◆ WHAT IS EXPECTED ◆
Return every line in the entries below where the word "pequenas" shows up.

◆ MATERIAL FOR THIS TASK ◆
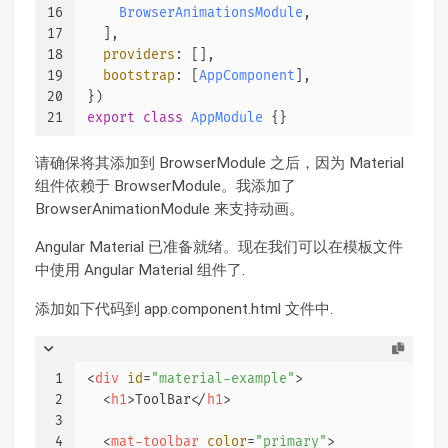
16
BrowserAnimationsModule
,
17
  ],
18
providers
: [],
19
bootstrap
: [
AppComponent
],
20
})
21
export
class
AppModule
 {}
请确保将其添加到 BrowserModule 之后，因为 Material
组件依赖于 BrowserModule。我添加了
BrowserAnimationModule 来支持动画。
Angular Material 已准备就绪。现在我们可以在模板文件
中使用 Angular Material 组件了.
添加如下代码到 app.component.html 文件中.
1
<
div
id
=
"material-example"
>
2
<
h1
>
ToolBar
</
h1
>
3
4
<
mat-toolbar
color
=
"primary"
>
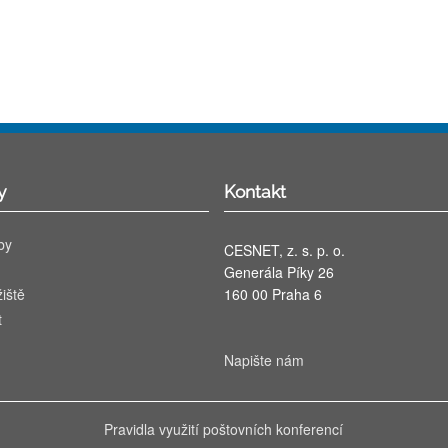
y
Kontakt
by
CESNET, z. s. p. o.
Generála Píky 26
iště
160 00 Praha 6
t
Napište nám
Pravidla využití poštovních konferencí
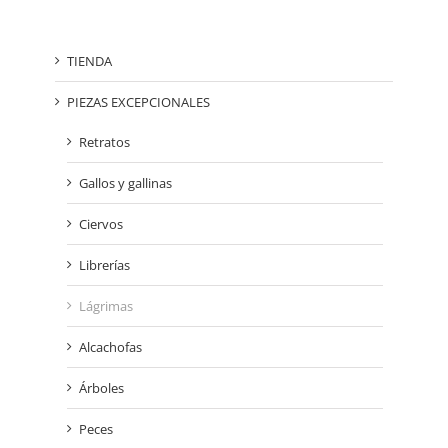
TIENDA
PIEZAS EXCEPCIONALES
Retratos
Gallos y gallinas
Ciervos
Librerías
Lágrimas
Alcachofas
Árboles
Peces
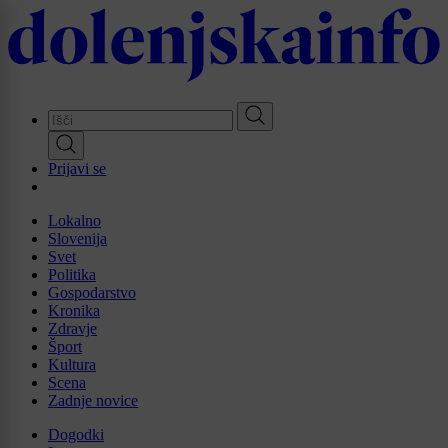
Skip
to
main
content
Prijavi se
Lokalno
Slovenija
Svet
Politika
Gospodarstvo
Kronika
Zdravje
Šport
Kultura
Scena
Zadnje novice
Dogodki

* * *

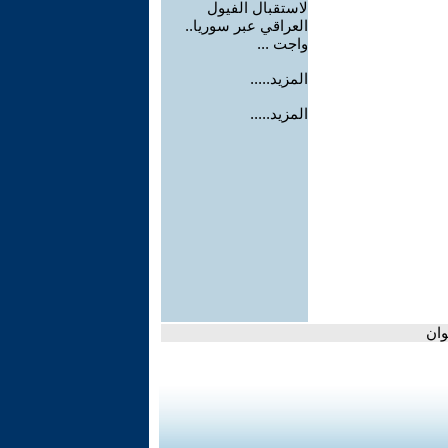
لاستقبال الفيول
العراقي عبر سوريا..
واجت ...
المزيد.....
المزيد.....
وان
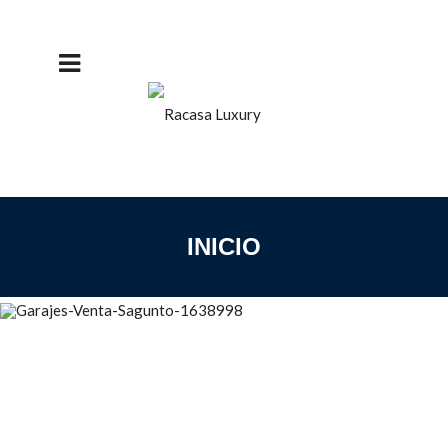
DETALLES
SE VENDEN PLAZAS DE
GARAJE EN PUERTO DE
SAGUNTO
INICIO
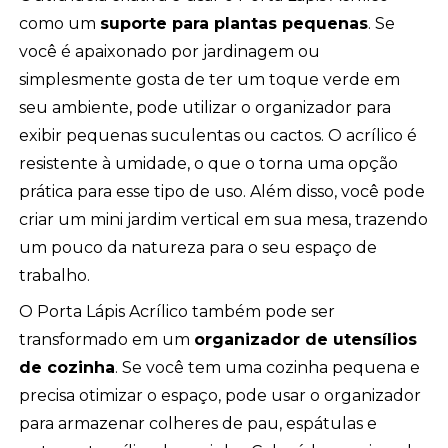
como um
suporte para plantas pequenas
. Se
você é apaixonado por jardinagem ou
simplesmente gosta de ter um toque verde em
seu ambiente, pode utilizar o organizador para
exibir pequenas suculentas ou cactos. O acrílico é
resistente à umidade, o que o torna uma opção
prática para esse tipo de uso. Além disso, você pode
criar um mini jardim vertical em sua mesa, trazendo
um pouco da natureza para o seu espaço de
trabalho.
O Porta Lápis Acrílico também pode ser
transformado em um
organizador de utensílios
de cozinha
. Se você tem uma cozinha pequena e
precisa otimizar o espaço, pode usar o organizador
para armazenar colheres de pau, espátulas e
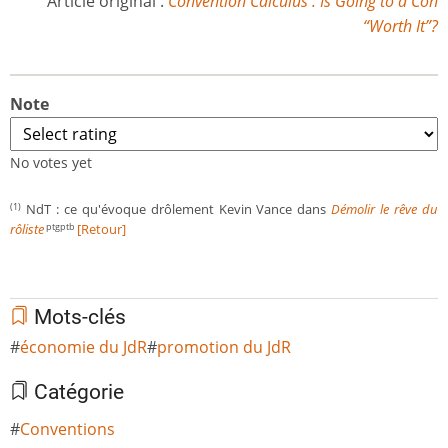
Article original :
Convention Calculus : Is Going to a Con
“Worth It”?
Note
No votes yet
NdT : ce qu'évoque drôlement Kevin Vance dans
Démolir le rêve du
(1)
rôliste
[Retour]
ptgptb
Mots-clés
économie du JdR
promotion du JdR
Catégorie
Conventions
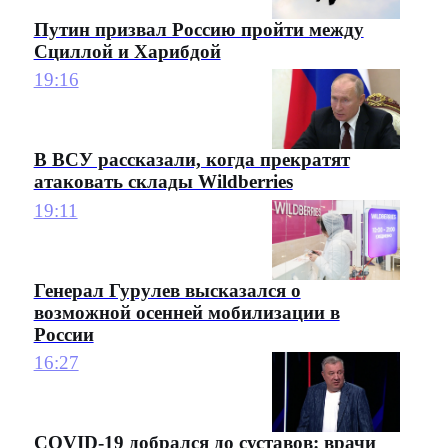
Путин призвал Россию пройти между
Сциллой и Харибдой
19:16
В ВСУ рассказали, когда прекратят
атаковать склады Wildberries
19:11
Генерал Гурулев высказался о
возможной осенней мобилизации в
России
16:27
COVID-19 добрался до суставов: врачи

◆ PROBLEM SOLUTION ◆
suporte para plantas pequenas
exibir pequenas suculentas ou cactos. O acrílico é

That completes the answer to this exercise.